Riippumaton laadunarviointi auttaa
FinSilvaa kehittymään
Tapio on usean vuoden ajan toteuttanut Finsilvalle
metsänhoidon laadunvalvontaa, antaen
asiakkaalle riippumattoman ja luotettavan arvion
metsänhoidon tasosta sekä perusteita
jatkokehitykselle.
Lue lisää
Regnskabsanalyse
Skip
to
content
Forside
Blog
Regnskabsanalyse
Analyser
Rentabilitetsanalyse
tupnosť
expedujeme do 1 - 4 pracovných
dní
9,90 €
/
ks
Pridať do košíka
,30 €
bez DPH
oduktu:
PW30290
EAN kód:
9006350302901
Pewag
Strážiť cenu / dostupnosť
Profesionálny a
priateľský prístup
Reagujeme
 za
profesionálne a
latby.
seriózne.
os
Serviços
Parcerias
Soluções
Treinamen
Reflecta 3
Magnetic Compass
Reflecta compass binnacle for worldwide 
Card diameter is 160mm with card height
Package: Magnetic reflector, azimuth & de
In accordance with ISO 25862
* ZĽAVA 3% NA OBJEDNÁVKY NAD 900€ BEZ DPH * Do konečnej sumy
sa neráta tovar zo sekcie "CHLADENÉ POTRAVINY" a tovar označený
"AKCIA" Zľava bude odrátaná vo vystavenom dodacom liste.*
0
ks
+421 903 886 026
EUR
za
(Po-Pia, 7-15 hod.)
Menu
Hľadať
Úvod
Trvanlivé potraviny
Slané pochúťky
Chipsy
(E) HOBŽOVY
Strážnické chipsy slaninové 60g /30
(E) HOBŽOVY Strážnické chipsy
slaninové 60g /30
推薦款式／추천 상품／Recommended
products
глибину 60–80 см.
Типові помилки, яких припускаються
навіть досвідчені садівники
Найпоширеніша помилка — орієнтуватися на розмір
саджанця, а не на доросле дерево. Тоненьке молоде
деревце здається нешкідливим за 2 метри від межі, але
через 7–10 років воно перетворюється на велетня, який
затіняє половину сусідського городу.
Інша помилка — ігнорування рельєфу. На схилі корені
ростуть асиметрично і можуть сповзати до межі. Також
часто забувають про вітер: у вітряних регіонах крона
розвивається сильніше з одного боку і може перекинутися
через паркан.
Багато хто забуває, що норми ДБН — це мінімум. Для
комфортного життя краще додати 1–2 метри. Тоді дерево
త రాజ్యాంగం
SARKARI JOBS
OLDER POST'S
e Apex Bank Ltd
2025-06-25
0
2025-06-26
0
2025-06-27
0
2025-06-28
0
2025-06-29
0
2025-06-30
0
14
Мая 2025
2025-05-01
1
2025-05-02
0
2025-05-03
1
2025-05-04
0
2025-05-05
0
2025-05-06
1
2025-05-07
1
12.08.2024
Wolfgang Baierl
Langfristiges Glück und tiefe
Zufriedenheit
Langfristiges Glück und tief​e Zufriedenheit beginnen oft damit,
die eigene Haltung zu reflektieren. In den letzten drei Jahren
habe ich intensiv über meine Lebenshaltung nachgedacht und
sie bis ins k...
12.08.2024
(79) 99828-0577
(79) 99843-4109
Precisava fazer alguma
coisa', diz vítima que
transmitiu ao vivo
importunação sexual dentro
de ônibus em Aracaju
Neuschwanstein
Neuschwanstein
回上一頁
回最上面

------------------------------

* [Your instructions] Format every line of text from the records above as a numbered list, omitting any blank lines.

* [Solution below]
1. Riippumaton laadunarviointi auttaa
2. FinSilvaa kehittymään
3. Tapio on usean vuoden ajan toteuttanut Finsilvalle
4. metsänhoidon laadunvalvontaa, antaen
5. asiakkaalle riippumattoman ja luotettavan arvion
6. metsänhoidon tasosta sekä perusteita
7. jatkokehitykselle.
8. Lue lisää
9. Regnskabsanalyse
10. Skip
11. to
12. content
13. Forside
14. Blog
15. Regnskabsanalyse
16. Analyser
17. Rentabilitetsanalyse
18. tupnosť
19. expedujeme do 1 - 4 pracovných
20. dní
21. 9,90 €
22. /
23. ks
24. Pridať do košíka
25. ,30 €
26. bez DPH
27. oduktu:
28. PW30290
29. EAN kód:
30. 9006350302901
31. Pewag
32. Strážiť cenu / dostupnosť
33. Profesionálny a
34. priateľský prístup
35. Reagujeme
36.  za
37. profesionálne a
38. latby.
39. seriózne.
40. os
41. Serviços
42. Parcerias
43. Soluções
44. Treinamen
45. Reflecta 3
46. Magnetic Compass
47. Reflecta compass binnacle for worldwide 
48. Card diameter is 160mm with card height
49. Package: Magnetic reflector, azimuth & de
50. In accordance with ISO 25862
51. * ZĽAVA 3% NA OBJEDNÁVKY NAD 900€ BEZ DPH * Do konečnej sumy
52. sa neráta tovar zo sekcie "CHLADENÉ POTRAVINY" a tovar označený
53. "AKCIA" Zľava bude odrátaná vo vystavenom dodacom liste.*
54. 0
55. ks
56. +421 903 886 026
57. EUR
58. za
59. (Po-Pia, 7-15 hod.)
60. Menu
61. Hľadať
62. Úvod
63. Trvanlivé potraviny
64. Slané pochúťky
65. Chipsy
66. (E) HOBŽOVY
67. Strážnické chipsy slaninové 60g /30
68. (E) HOBŽOVY Strážnické chipsy
69. slaninové 60g /30
70. 推薦款式／추천 상품／Recommended
71. products
72. глибину 60–80 см.
73. Типові помилки, яких припускаються
74. навіть досвідчені садівники
75. Найпоширеніша помилка — орієнтуватися на розмір
76. саджанця, а не на доросле дерево. Тоненьке молоде
77. деревце здається нешкідливим за 2 метри від межі, але
78. через 7–10 років воно перетворюється на велетня, який
79. затіняє половину сусідського городу.
80. Інша помилка — ігнорування рельєфу. На схилі корені
81. ростуть асиметрично і можуть сповзати до межі. Також
82. часто забувають про вітер: у вітряних регіонах крона
83. розвивається сильніше з одного боку і може перекинутися
84. через паркан.
85. Багато хто забуває, що норми ДБН — це мінімум. Для
86. комфортного життя краще додати 1–2 метри. Тоді дерево
87. త రాజ్యాంగం
88. SARKARI JOBS
89. OLDER POST'S
90. e Apex Bank Ltd
91. 2025-06-25
92. 0
93. 2025-06-26
94. 0
95. 2025-06-27
96. 0
97. 2025-06-28
98. 0
99. 2025-06-29
100. 0
101. 2025-06-30
102. 0
103. 14
104. Мая 2025
105. 2025-05-01
106. 1
107. 2025-05-02
108. 0
109. 2025-05-03
110. 1
111. 2025-05-04
112. 0
113. 2025-05-05
114. 0
115. 2025-05-06
116. 1
117. 2025-05-07
118. 1
119. 12.08.2024
120. Wolfgang Baierl
121. Langfristiges Glück und tiefe
122. Zufriedenheit
123. Langfristiges Glück und tief​e Zufriedenheit beginnen oft damit,
124. die eigene Haltung zu reflektieren. In den letzten drei Jahren
125. habe ich intensiv über meine Lebenshaltung nachgedacht und
126. sie bis ins k...
127. 12.08.2024
128. (79) 99828-0577
129. (79) 99843-4109
130. Precisava fazer alguma
131. coisa', diz vítima que
132. transmitiu ao vivo
133. importunação sexual dentro
134. de ônibus em Aracaju
135. Neuschwanstein
136. Neuschwanstein
137. 回上一頁
138. 回最上面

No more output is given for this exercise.